Given records:
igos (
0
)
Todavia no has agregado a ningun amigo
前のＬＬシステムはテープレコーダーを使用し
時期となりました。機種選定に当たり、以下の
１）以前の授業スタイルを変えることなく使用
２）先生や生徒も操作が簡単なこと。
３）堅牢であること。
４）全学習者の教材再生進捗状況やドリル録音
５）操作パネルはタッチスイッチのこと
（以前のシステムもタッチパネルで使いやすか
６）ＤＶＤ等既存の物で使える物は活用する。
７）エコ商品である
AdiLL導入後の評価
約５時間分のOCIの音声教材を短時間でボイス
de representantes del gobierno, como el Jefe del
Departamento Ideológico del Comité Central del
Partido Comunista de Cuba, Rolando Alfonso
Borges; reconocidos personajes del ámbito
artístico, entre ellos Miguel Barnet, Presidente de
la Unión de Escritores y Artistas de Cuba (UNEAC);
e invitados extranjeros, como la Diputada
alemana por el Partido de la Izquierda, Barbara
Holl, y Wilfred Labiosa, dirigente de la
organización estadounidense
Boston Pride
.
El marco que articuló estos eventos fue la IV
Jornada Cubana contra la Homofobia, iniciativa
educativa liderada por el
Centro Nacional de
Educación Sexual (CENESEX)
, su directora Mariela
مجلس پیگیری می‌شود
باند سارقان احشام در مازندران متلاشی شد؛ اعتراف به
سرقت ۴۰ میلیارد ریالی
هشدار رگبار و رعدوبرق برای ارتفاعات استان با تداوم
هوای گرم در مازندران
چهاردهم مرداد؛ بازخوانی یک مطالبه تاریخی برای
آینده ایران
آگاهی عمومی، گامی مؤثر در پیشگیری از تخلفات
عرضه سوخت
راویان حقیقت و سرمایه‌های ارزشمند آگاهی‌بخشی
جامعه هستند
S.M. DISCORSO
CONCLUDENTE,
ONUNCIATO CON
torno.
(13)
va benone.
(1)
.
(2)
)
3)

Work instructions:
Your task is to copy each line of the material that contains the word "Partido".

Written answer:
Partido Comunista de Cuba, Rolando Alfonso
alemana por el Partido de la Izquierda, Barbara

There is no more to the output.